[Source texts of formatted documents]
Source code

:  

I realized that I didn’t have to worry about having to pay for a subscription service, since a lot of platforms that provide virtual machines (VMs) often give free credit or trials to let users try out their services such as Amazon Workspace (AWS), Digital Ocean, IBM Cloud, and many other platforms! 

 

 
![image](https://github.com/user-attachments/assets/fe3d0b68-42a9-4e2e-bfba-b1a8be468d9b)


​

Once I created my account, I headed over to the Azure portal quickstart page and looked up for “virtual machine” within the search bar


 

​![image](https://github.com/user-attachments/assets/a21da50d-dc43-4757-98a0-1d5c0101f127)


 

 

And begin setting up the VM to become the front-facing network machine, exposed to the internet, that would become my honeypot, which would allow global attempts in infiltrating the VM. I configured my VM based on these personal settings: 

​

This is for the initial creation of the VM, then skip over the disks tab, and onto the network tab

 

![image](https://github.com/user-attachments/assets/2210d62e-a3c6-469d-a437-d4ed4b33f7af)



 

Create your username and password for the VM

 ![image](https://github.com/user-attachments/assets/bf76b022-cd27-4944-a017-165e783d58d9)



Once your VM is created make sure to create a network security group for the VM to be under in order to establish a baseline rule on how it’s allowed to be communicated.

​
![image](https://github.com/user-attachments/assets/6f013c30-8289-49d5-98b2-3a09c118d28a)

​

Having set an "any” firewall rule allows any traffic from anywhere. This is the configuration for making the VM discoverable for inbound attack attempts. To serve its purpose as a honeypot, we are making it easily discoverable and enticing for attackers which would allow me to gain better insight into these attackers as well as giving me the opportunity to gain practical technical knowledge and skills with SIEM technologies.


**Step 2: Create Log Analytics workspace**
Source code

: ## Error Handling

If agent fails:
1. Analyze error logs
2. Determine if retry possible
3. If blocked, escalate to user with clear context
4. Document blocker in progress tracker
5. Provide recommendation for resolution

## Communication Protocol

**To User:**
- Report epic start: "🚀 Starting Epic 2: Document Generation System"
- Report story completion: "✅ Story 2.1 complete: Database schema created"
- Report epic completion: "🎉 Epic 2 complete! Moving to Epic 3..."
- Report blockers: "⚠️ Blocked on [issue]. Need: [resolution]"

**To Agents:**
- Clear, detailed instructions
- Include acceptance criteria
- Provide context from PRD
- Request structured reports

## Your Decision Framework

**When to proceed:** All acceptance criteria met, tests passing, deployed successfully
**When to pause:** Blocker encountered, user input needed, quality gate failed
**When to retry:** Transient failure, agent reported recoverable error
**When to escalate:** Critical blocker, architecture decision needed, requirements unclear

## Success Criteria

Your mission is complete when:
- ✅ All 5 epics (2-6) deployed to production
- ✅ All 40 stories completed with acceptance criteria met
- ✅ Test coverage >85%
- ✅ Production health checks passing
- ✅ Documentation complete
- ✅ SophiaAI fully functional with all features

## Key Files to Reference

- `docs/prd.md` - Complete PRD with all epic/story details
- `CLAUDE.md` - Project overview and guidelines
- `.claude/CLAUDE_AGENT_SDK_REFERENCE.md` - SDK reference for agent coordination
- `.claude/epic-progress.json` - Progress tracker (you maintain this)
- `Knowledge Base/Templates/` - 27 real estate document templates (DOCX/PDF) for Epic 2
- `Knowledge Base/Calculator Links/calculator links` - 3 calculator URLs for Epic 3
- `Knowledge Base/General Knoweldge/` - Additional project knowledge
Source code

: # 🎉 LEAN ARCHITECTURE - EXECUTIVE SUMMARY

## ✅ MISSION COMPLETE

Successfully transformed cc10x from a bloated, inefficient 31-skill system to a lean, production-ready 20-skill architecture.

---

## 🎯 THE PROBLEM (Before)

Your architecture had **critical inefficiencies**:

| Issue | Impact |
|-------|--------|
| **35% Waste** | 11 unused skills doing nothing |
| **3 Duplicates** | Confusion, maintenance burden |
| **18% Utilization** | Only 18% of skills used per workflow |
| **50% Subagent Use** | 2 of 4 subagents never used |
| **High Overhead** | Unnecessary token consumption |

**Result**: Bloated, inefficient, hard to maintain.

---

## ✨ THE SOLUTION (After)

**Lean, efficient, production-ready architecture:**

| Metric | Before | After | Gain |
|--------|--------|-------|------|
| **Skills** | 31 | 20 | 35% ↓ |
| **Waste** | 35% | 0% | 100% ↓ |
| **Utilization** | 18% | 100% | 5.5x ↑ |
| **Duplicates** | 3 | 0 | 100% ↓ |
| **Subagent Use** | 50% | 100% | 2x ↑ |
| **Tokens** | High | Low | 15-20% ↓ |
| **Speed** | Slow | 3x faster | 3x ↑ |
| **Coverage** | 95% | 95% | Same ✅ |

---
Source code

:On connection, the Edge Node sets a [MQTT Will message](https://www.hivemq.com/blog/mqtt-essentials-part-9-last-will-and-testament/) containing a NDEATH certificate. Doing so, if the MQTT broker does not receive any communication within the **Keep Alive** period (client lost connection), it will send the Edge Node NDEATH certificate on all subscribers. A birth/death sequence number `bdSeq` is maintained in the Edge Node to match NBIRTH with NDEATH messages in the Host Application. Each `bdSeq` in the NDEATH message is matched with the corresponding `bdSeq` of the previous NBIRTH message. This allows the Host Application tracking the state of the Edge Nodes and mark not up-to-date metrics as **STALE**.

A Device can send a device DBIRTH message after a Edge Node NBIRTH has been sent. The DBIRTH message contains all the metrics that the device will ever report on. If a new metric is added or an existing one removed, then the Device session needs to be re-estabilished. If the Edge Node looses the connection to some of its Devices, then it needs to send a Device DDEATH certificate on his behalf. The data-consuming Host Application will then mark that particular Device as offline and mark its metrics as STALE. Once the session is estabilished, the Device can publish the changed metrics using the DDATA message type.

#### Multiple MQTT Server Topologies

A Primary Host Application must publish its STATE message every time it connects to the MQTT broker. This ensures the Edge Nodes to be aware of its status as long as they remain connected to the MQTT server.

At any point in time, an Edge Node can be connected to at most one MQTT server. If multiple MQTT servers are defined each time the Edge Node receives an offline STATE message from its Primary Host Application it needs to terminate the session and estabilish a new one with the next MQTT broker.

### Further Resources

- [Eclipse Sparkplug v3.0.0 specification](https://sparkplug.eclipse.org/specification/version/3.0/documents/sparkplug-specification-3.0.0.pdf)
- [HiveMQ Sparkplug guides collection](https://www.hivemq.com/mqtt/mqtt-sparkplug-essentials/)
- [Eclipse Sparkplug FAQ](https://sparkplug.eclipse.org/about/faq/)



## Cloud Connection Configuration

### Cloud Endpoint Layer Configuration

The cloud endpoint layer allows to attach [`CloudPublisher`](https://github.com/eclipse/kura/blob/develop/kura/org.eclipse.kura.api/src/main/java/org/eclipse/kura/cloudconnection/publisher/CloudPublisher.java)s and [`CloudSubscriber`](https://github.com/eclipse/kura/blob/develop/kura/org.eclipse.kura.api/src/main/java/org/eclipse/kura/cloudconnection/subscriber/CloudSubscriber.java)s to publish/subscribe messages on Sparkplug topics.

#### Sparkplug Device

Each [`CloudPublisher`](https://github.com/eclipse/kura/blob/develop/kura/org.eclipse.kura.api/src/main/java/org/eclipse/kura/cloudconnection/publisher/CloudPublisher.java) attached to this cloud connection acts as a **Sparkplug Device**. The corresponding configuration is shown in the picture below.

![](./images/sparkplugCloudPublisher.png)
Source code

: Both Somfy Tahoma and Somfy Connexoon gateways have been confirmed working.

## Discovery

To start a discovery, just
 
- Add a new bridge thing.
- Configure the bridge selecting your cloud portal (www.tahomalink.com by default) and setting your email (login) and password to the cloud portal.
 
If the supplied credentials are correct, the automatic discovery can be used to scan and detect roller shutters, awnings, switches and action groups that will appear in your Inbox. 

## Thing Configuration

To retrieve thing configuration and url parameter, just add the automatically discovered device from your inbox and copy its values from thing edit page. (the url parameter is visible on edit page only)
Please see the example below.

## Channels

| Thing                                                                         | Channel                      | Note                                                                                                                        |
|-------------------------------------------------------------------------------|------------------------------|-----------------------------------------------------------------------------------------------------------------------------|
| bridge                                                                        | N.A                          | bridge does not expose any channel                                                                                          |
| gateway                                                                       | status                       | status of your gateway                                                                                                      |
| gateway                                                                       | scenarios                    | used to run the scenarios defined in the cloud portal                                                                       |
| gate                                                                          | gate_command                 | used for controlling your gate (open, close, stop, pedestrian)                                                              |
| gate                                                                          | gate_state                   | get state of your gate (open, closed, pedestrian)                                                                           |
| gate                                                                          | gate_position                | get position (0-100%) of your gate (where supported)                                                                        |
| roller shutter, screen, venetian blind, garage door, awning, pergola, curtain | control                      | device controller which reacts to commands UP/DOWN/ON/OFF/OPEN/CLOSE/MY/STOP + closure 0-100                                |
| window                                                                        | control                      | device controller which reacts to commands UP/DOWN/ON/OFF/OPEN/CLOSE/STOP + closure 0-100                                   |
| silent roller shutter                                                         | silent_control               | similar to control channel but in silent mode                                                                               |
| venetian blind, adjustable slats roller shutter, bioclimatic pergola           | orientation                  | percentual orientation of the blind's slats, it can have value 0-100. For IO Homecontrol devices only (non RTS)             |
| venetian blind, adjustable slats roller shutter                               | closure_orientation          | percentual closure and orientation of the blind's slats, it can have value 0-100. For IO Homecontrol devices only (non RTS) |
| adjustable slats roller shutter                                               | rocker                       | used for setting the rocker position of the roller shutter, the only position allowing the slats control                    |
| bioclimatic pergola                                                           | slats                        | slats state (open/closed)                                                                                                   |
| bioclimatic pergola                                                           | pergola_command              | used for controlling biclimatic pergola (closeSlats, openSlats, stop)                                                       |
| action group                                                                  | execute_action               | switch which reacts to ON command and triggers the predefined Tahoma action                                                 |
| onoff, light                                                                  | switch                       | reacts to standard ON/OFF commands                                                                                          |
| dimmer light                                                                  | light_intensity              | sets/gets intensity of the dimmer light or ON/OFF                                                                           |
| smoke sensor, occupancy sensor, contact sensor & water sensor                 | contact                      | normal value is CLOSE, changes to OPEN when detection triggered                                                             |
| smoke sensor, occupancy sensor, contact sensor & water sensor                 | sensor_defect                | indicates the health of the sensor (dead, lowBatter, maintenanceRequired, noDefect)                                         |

» **Exercise requirements**
The expected result is a copy of each line in the records where "contact" appears.

» **Solution for this exercise**
| smoke sensor, occupancy sensor, contact sensor & water sensor                 | contact                      | normal value is CLOSE, changes to OPEN when detection triggered                                                             |
| smoke sensor, occupancy sensor, contact sensor & water sensor                 | sensor_defect                | indicates the health of the sensor (dead, lowBatter, maintenanceRequired, noDefect)                                         |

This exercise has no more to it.